Hasen wrote: “So why didn’t the court go further in this case? My guess is that it is either the fact that the case is moot (and the court would rather address the issue in the context of a live case, but with lower stakes) or because the Trump cases are somewhat radioactive at the court. Given former President Trump’s continued false statements that the election was stolen, the case would become a further vehicle to argue that the election results were illegitimate. It would thrust the court back in the spotlight on an issue the justices showed repeatedly they wanted to avoid.
“So the bottom line is that the independent state legislature doctrine hangs out there, as a ticking time bomb, waiting to go off in a future case,” he said.
Thomas said the Pennsylvania cases “provide us with an ideal opportunity to address just what authority non-legislative officials have to set election rules, and to do so well before the next election cycle.”
“The refusal to do so is inexplicable.”
He said there’s little dispute about the facts:
The Constitution gives to each state legislature authority to determine the ‘Manner’ of federal elections. … Yet both before and after the 2020 election, nonlegislative officials in various states took it upon themselves to set the rules instead. As a result, we received an unusually high number of petitions and emergency applications contesting those changes. The petitions here present a clear example. The Pennsylvania Legislature established an unambiguous deadline for receiving mail-in ballots: 8 p.m. on election day. Dissatisfied, the Pennsylvania Supreme Court extended that deadline by three days. The court also ordered officials to count ballots received by the new deadline even if there was no evidence—such as a postmark—that the ballots were mailed by election day. That decision to rewrite the rules seems to have affected too few ballots to change the outcome of any federal election. But that may not be the case in the future.
Alito, joining with Gorsuch in dissent, pointed out that lower courts are divided on the issue.
“In the cases now before us, a statute enacted by the Pennsylvania Legislature unequivocally requires that mailed ballots be received by 8 p.m. on election day. … Nevertheless, the Pennsylvania Supreme Court … altered that deadline and ordered that mailed ballots be counted if received up to three days after the election,” he said.
Thomas, in a separate opinion, noted that the Constitution gives each state legislature the authority to determine the “manner” of federal elections.
“Yet both before and after the 2020 election, nonlegislative officials in various States took it upon themselves to set the rules instead,” he wrote.

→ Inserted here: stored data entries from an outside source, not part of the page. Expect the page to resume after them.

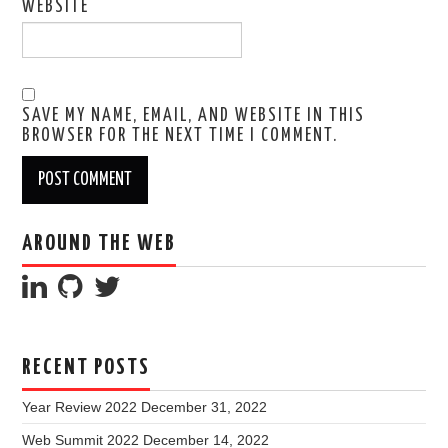
WEBSITE
SAVE MY NAME, EMAIL, AND WEBSITE IN THIS
BROWSER FOR THE NEXT TIME I COMMENT.
AROUND THE WEB
RECENT POSTS
Year Review 2022
December 31, 2022
Web Summit 2022
December 14, 2022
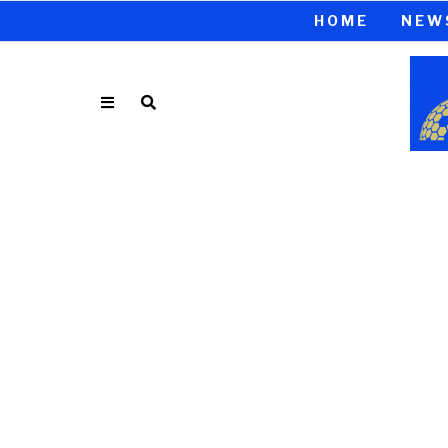
HOME
NEW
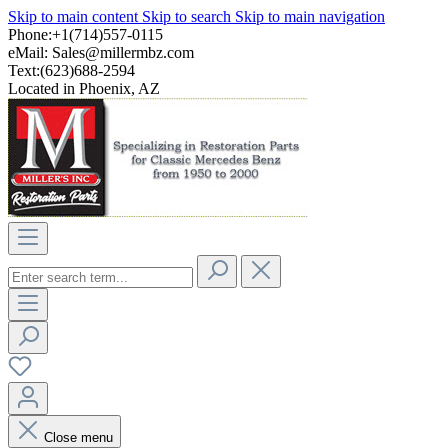
Skip to main content
Skip to search
Skip to main navigation
Phone:+1(714)557-0115
eMail:
Sales@millermbz.com
Text:(623)688-2594
Located in Phoenix, AZ
Close menu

“This is not a prescription for confidence. Changing the rules in the middle of the game is bad enough. Such rule changes by officials who may lack authority to do so is even worse. When those changes alter election results, they can severely damage the electoral system on which our self-governance so heavily depends. If state officials have the authority they have claimed, we need to make it clear. If not, we need to put an end to this practice now before the consequences become catastrophic,” he said.